This project focused on building and evaluating machine learning models to classify handwritten digits based on pixel-level image data. Using a labeled dataset of numeric character images, I implemented and compared multiple supervised learning algorithms to determine which method produced the most accurate and reliable predictions.
The project demonstrates my ability to apply core machine learning concepts, prepare structured data for modeling, and evaluate algorithm performance using real quantitative metrics.
The dataset used in this project consisted of thousands of digit images represented as numerical feature vectors. Each row corresponded to an image, with pixel intensity values used as input features and the actual digit (0–9) as the target label.
The project followed a standard machine learning workflow:
Data Preparation
Loaded and structured the digit dataset
Separated features and target variables
Split data into training and testing sets
Model Development
Implemented multiple classification algorithms, including:
k-Nearest Neighbors (kNN)
Logistic Regression
Support Vector Machines (SVM)
Tuned parameters to improve performance
Model Evaluation
Measured accuracy on test data
Compared error rates across models
Analyzed confusion matrices and misclassifications
Result Interpretation
Determined which algorithm performed best
Evaluated trade-offs between speed and accuracy
This project successfully implemented three machine learning models to classify handwritten digits using the USPS dataset. After thoroughly evaluating accuracy, confusion matrices, and individual digit performance, the findings indicate:
● Best Overall Model: Random Forest (Accuracy: 94.22%)

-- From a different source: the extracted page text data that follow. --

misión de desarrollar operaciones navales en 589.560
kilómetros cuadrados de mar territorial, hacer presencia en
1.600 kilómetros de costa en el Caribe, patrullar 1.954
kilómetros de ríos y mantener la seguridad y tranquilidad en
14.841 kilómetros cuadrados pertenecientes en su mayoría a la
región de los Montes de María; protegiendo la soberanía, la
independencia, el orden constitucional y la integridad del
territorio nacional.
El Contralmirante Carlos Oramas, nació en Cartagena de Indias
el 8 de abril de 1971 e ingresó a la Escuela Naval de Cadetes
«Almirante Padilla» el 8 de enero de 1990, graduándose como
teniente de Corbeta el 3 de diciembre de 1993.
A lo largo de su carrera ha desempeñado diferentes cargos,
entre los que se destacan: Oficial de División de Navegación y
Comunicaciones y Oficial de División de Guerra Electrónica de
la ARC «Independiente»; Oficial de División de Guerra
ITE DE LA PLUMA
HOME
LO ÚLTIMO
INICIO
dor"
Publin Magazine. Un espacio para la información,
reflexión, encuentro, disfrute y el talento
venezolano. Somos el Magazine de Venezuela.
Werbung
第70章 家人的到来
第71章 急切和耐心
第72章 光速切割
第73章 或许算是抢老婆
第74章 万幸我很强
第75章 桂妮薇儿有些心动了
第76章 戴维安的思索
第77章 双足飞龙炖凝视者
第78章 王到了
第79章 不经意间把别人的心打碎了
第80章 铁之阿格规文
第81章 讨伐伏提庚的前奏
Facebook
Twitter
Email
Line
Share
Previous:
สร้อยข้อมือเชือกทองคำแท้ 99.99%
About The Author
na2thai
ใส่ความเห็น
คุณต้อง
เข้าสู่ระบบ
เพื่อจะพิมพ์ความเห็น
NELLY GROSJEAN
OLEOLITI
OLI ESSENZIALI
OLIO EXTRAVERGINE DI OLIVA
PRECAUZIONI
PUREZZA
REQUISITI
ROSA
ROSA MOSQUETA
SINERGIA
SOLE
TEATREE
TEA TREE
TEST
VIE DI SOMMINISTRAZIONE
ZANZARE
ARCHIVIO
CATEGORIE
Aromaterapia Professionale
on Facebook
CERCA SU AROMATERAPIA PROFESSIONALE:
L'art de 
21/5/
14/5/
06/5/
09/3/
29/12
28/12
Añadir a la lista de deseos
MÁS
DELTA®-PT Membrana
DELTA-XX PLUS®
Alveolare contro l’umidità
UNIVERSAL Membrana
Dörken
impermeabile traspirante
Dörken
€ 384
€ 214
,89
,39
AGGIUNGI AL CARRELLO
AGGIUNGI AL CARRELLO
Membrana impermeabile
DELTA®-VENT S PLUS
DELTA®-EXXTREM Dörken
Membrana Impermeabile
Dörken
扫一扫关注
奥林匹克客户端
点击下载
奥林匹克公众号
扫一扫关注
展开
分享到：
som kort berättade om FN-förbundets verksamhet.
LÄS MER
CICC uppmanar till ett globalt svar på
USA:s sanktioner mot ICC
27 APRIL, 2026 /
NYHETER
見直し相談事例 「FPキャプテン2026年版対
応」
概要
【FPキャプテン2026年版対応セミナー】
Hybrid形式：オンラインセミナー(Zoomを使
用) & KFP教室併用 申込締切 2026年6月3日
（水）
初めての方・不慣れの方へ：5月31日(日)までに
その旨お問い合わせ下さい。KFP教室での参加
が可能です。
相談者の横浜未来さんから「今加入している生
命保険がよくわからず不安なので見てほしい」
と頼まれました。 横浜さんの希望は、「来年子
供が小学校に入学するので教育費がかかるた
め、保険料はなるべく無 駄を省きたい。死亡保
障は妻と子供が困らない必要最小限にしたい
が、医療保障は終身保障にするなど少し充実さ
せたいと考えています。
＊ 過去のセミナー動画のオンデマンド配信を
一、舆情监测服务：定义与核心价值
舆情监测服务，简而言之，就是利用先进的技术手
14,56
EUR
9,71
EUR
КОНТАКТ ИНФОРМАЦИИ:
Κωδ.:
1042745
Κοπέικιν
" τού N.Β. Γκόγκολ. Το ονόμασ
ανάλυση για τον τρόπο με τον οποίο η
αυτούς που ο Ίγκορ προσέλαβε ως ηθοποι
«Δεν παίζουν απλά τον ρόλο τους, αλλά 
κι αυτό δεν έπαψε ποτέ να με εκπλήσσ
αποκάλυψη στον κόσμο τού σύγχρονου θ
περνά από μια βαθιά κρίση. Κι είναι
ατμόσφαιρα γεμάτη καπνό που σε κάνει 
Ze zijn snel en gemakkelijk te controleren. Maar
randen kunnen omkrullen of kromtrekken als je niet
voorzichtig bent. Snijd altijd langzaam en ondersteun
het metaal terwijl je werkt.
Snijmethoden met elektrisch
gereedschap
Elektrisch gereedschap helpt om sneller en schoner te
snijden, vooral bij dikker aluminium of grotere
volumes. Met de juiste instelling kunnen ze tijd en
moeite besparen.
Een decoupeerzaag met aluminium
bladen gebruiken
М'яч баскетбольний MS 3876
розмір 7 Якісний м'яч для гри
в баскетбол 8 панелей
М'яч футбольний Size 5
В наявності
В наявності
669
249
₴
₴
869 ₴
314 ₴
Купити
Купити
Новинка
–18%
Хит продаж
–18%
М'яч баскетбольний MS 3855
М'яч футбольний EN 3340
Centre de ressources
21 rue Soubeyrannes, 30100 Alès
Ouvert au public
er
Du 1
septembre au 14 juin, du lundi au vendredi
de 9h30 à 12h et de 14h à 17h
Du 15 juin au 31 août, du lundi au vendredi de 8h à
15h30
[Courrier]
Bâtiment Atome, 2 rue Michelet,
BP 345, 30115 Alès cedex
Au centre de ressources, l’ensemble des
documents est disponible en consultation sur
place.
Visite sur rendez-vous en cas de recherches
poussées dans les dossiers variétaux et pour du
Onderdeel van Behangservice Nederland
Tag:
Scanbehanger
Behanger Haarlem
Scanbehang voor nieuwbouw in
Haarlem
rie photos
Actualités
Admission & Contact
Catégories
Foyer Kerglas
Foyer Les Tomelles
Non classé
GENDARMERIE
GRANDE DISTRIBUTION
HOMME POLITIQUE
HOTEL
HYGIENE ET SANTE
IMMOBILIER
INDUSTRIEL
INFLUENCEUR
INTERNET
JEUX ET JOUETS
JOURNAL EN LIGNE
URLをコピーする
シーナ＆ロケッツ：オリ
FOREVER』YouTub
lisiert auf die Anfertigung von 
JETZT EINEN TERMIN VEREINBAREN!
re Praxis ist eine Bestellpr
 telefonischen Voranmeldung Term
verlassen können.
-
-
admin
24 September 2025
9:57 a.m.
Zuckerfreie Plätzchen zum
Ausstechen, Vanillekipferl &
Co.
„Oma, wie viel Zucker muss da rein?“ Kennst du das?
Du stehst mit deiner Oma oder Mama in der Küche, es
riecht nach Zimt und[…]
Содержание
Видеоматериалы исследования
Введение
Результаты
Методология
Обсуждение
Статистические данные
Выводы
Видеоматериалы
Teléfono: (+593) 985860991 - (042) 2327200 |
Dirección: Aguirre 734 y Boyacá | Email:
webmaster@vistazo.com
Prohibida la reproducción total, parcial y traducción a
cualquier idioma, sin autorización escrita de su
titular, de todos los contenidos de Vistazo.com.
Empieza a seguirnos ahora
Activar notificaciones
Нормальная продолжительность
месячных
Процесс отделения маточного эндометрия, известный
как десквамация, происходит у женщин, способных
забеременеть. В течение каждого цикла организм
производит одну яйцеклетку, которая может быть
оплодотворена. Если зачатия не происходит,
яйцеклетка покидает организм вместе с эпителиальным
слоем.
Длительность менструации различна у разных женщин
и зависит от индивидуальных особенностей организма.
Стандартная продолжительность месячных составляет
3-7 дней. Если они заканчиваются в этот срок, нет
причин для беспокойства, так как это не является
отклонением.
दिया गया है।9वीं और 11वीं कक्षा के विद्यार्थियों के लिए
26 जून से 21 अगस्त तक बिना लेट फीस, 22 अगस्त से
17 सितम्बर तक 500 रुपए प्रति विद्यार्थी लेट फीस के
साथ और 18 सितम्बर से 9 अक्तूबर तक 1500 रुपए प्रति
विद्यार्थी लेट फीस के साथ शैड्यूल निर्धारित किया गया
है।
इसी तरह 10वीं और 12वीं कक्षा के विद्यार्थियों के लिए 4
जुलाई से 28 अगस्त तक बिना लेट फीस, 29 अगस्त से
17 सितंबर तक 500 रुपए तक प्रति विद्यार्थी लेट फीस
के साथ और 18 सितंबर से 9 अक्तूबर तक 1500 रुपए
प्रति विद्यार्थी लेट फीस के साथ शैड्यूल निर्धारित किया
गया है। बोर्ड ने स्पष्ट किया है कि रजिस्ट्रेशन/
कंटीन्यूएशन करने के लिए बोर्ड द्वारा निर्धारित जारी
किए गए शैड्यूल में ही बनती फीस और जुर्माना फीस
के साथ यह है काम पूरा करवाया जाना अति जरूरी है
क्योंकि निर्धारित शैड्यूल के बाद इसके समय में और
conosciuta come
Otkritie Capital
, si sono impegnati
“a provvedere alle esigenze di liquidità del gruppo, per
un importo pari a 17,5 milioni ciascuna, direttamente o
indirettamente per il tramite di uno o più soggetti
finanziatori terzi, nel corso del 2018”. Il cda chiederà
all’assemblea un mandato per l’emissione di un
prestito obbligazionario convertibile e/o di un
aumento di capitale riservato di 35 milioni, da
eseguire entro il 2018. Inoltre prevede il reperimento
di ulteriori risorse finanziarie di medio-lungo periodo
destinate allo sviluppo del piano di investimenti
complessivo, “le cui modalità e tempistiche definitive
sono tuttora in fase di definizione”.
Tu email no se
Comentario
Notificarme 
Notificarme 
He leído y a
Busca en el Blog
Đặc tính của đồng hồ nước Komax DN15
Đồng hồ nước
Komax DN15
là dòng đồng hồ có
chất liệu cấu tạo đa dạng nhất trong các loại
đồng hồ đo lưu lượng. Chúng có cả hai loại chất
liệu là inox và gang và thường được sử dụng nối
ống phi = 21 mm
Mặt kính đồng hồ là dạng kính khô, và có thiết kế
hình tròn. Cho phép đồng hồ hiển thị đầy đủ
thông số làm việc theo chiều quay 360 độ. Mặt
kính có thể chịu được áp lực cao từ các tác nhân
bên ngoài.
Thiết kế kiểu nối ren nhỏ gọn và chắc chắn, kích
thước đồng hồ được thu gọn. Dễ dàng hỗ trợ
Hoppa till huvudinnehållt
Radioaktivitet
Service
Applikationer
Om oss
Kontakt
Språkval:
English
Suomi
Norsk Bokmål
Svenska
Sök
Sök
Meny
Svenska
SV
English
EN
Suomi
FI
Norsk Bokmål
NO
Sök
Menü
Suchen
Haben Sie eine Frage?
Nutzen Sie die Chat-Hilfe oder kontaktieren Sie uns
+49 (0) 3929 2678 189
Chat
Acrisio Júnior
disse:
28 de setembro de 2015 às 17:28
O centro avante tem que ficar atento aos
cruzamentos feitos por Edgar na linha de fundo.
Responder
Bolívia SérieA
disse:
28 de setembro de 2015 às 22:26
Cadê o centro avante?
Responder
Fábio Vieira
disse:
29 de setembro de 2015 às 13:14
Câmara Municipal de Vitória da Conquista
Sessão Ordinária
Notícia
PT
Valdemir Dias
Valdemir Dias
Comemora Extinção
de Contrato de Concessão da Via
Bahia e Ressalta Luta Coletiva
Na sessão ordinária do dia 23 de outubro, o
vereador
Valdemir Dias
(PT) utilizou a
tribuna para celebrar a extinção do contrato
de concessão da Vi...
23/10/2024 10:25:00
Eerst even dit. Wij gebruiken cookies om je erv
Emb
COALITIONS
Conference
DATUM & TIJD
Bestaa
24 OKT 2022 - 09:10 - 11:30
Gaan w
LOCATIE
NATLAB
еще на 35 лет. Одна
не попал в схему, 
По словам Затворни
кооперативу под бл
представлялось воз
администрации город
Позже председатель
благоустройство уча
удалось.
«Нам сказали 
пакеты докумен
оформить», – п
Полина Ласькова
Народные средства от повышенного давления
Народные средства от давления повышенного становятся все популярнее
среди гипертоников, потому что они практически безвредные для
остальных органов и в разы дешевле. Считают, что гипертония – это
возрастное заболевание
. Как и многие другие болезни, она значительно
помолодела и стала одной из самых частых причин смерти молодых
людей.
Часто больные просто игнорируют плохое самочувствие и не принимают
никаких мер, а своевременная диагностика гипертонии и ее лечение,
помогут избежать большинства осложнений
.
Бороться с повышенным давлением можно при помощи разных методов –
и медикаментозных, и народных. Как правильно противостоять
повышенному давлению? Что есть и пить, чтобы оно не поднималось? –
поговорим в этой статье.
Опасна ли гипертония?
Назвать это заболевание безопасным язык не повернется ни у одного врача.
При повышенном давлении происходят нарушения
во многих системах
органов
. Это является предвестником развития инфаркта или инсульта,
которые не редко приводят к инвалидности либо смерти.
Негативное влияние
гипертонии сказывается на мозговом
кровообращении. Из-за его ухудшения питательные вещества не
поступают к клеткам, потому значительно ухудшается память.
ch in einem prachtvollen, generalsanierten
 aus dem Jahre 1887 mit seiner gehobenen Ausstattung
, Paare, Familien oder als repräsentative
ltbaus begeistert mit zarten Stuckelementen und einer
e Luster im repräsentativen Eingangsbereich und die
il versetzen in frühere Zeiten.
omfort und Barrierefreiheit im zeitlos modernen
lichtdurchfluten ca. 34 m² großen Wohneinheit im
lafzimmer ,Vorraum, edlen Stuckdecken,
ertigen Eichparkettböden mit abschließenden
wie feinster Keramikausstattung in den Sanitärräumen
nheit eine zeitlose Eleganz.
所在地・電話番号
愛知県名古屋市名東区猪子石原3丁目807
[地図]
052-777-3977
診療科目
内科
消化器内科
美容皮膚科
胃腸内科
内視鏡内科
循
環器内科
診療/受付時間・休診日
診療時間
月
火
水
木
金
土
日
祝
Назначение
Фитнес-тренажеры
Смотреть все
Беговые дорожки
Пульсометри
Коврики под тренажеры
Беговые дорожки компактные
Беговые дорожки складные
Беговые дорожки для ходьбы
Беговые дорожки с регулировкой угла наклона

○ Random Forest provided the strongest and most consistent performance. Its structure allowed it to handle nonlinear patterns and handwriting variability effectively.
● KNN also performed competitively, achieving 92.83% accuracy, though it proved more sensitive to noisy or ambiguous handwriting.
● Logistic Regression delivered predictable and interpretable results, though with slightly lower accuracy compared to the nonlinear models.